* **Excerpted text**

________________________________________

Palmer, Parker J., A Hidden Wholeness: the Journey Toward an Undivided Life, San Francisco: Jossey-Bass, 2004.

Dina Claussen- September 2nd, 2007

Sunday, September 2nd, 2007

The blizzard of the world has crossed the threshold       and it has overturned        the order of the soul.                          Leonard Cohen 

 

          The joy of the music that we have been singing and the bleakness of that quote may seem out of place in the same sermon. But I believe that a life of integrity, a life worth living holds all of that and more. I’ll even go so far as to say that it may even be imperative that our lives be lived in that dynamic, uncomfortable, but ultimately creative state in order to be more fully ourselves and more fully useful in the world. And I believe that we are compelled as religious liberals to just that kind of life.   

          The blizzard of the world - surely we can understand that one. The onslaught of bad news of the dangerous state that our world is in is can be overwhelming.  It is so easy for cynicism, depression, increase in some of the illnesses of body and mind, and the loss of the will to reflect and then act in the world to be the responses to this. Parker Palmer, a noted educator and writer, in his book: The Hidden Wholeness writes that on the

Great Plains farmers used to run a rope from the house to the barn when a blizzard was likely to happen, so they would not get lost and die mere yards from their house in the whiteout conditions that blizzards produce. He suggests that we need an equivalent measure in this time for the impact of the blizzard of the world on our souls. 

          First, he gives us a definition of “soul”: Other names from many traditions that can and have been used are: identity and integrity (humanism), spark of the divine, true self, inner teacher or inner light, original nature or big self are some of them. Palmer further suggests that the soul is that quality of ours that refuses to define human lives only as “biological mechanisms, sociological constructs, psychological projections, and/or raw materials for whatever society needs”  at the moment. As useful as these concepts can be to us in working with the complex reality of being human, I believe that to see only through those lens is to diminish what and who we are and to diminish our potential impact on this troubled world. For me the soul is that which has never given up, even when it has appeared to me and to others that I have done exactly that. It cuts through all the posturing that I ever did in various times of my life when I “knew” exactly what I was doing.  

          In my childhood there were plenty of reasons to deny my original nature or soul. I lived in a small rural town in the

California desert in the late 40’s and early 50’s, especially before rock and roll came to shake things up. The restrictions of that time and place were doubly hard on the extroverted, exuberant self that I was born as. When I was about 8 or so, a schoolteacher was leading us through some dances. To my delight she was bring movement from the outside to the inside, where it was usually not welcomed. The one I remember distinctly was the one where you had to go “Put your little foot, put your little foot.  Some of you may know the one. {Sing and demonstrate with turns}  I was having one of my increasingly rare extroverted moments when I declared that that was so boring, and then demonstrated some wild and exuberant dance to show what could be done. {demonstation}. I was quite pleased with myself. The teacher was a kind one, but still firm in that tradition of what was right to teach so I was promptly put in my place and the dance as it was continued. There it was in a nutshell. We were being taught to put away the whole of ourselves. Some of our most prized possessions of selfhood had to be denied. They had to be grown out of. Even at 8 years old we had to “grow up.”

________________________________________

* **Excerpted records**
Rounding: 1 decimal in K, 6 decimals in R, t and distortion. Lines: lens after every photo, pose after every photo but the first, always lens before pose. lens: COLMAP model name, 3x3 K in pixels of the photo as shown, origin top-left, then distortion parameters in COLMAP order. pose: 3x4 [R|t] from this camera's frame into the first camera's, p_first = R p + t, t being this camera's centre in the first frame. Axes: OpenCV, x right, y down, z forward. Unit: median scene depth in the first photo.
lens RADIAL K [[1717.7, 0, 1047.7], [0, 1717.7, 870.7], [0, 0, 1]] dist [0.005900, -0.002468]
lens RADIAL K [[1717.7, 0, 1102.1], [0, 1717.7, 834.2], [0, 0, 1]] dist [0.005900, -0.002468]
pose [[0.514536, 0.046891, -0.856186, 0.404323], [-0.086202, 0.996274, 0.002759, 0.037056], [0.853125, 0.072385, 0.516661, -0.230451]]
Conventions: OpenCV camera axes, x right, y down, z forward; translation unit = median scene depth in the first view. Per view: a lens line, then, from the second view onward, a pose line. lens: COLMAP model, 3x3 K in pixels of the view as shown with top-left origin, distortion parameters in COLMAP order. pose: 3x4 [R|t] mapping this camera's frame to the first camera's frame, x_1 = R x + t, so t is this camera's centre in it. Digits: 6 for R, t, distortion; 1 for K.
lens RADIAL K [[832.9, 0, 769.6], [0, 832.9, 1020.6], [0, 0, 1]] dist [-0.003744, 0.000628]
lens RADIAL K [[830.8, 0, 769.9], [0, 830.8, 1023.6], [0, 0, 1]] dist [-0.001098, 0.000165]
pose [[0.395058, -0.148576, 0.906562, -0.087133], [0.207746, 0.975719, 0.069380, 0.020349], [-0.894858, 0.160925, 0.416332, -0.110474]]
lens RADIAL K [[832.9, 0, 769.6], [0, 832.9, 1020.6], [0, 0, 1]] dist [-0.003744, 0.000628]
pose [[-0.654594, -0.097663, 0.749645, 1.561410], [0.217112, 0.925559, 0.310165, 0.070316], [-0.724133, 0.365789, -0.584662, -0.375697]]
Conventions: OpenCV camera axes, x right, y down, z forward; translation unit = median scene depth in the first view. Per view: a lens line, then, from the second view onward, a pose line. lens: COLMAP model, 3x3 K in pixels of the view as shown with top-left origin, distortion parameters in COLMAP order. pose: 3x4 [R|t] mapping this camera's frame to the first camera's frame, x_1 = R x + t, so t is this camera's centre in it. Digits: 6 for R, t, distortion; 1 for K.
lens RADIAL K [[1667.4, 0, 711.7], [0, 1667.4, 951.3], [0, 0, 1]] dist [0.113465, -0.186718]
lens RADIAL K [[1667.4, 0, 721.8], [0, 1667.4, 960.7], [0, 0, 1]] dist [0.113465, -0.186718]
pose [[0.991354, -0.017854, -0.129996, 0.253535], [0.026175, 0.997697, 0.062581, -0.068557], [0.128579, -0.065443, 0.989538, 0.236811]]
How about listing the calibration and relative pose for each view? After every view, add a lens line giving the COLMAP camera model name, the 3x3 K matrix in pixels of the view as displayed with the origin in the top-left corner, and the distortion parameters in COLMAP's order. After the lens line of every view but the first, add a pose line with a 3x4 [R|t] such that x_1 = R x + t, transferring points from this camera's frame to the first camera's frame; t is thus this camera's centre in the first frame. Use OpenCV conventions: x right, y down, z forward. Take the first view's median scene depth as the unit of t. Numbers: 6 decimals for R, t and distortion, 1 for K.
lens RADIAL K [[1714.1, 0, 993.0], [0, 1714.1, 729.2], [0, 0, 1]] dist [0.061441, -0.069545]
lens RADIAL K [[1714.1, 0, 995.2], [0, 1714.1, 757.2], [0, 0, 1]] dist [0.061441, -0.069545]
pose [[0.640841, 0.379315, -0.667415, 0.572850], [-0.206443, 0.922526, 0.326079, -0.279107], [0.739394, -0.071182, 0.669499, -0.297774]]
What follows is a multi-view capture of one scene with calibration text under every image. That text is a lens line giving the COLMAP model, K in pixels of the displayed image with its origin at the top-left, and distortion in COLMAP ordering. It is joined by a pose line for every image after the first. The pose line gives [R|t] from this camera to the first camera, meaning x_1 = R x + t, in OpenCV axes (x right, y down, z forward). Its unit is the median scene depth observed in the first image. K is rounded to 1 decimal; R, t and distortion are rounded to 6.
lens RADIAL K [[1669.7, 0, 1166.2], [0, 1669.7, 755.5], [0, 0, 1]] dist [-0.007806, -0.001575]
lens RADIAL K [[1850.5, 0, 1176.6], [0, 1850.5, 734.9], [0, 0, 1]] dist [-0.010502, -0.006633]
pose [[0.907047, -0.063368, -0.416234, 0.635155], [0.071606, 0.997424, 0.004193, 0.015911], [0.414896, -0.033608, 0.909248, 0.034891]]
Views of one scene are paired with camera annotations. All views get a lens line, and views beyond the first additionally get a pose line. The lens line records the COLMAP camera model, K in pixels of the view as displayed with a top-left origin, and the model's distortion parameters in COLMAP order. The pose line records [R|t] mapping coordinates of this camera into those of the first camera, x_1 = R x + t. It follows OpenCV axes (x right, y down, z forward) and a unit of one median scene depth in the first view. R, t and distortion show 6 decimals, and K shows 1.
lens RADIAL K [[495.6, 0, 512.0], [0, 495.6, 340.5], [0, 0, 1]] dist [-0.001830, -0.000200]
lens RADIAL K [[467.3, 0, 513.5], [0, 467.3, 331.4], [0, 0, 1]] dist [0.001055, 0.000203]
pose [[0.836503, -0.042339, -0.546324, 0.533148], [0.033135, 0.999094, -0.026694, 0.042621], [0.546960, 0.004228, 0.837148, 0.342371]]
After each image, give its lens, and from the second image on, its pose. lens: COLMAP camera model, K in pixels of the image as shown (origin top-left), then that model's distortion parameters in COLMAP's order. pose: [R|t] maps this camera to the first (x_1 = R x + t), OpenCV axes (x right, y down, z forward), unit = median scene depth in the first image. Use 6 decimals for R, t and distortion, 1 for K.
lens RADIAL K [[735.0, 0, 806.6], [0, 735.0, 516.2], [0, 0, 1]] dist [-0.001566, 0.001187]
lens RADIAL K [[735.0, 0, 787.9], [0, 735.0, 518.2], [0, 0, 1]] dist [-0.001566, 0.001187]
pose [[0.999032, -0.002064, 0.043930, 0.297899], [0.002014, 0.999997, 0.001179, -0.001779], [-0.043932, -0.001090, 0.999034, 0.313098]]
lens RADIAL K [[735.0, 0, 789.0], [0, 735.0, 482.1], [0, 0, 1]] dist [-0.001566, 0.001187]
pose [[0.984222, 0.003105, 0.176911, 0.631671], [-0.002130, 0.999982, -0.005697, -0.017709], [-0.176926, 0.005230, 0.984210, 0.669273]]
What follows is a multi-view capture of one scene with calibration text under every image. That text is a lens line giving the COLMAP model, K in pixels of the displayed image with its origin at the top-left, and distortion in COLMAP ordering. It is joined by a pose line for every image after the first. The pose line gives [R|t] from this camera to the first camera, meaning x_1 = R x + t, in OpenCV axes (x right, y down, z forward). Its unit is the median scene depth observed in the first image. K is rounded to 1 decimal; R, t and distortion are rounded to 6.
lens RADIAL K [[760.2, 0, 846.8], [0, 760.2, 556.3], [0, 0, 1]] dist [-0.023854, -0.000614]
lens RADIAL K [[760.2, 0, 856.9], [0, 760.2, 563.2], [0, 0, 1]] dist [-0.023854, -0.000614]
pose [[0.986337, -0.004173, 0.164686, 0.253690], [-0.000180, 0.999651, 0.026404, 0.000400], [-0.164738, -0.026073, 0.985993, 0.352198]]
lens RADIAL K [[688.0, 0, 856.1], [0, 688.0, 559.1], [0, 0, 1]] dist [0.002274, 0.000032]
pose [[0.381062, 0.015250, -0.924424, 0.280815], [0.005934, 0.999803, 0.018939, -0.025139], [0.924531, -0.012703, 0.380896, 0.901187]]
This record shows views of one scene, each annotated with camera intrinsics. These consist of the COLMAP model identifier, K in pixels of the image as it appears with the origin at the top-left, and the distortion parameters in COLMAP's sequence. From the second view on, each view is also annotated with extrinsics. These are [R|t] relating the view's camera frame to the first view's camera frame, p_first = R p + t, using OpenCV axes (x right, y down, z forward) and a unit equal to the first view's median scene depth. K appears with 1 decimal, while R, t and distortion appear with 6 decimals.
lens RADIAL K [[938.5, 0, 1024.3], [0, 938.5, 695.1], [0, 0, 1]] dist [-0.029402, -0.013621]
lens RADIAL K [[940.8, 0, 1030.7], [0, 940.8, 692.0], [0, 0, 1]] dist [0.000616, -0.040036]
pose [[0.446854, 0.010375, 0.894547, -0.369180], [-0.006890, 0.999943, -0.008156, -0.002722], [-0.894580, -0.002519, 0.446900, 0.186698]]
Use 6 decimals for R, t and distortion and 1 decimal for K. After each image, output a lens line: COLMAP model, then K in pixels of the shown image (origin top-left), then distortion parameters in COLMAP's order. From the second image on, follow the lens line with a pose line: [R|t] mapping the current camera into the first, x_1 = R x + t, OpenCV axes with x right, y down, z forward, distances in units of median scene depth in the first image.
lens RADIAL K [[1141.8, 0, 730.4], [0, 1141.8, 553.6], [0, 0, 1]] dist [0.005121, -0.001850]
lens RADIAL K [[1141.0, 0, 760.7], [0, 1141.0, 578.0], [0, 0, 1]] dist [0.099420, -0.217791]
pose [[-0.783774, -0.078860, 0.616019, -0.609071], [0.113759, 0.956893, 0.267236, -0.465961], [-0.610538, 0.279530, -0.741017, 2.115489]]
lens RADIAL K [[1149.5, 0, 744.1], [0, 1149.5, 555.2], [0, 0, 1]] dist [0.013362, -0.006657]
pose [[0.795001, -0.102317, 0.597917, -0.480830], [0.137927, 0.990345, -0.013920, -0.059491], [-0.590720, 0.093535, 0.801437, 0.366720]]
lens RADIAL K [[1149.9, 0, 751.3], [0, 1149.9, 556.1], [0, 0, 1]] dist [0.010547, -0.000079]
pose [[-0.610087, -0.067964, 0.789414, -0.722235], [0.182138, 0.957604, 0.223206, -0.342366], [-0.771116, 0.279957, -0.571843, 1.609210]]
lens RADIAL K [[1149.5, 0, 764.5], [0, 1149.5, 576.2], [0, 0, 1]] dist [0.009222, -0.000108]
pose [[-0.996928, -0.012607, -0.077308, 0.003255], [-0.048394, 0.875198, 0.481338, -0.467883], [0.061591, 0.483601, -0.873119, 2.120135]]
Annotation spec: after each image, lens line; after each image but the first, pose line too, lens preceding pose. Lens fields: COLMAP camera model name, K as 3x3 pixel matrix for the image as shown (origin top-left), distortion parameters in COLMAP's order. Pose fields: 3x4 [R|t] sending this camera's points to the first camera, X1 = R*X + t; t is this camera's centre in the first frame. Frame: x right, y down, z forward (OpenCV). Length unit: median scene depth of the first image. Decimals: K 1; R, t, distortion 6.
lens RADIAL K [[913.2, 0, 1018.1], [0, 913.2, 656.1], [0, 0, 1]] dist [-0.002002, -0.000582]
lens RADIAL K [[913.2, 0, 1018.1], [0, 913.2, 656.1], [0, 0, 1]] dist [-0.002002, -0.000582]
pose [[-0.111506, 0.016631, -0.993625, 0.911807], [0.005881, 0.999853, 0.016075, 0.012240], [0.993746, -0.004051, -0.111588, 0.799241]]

________________________________________

* **Task instructions**
Carry on the sermon about the blizzard of the world and the soul from its last sentence.

* **Result of the task**
 

          For years, as an adult, I occasionally dabbled in dance classes, always doomed to be not able to follow the forms and declared myself useless and even worse, stupid for having this impulse to move freely to my own dance that never really went away. Eventually, there came a time in midlife when I really could not stand it any more. I began to free dance anywhere that I could get myself to do it. At first that was only in the safety of my own home. Later, I frequented street fairs and happily danced away. I remember seeing a woman once who was about my age watching the dancers.  It seemed to me that she was watching me in a very wistful way and the seed was planted for a ministry: why should we give up activities that are precious to our soul, our true self, if they hurt no one? And is it possible that we may have more impact on the blizzard of the world if we do keep more than our culture allows for?  

          I understand now that there are difficult places for all of us no matter where or when we grew up. And each of us has our own selfhood, our own combination of precious gifts that we have to share with ourselves and others. One important question for me has been: how do we know what to keep and what to let go of from everything that we got from our childhood, from our families, from our culture, and, these days, from the relentless onslaught of media information that is nearly impossible to escape. Even impulses from within may be anything from fearful overreactions from the past, to addictions of body and mind (for myself, I include caffeine, chocolate, and online mahjong solitaire to that list), as well as the authentic voice within which has valuable wisdom to share. So how do we navigate this confusing reality? 

          One of the things that has helped me a great deal in my life have been the special people who reached into whatever self absorption that I was in and shook me up by going against all my assumptions about how the world worked and who I was. One of the first was my mother’s mother, a staunch Southern Baptist, who told me that I should avoid all those “tent meetings” where everyone got all emotional and went down to get saved. I should just sit down and figure out for myself what I believed and then live by that. I was stunned that a conservative Christian woman would say such a thing. It stayed with me since. It may be that it helped me hold to what I believed when my father’s Mennonite family took me to see the greatest tent show evangelist of the time, Billy Graham. When the call came on Youth Night to “Come on down for Jesus and be saved”, my oldest brother and I resisted the family pressure. I figured the that I had been baptized as a child, so I did not need any more saving, thank you very much. I have since been doing a great deal of sitting down and figuring out what I believe in and attempting to live by that. I don’t know what she would make of all of what I did with her advice, but I believe that being true to yourself was a value that we held in common.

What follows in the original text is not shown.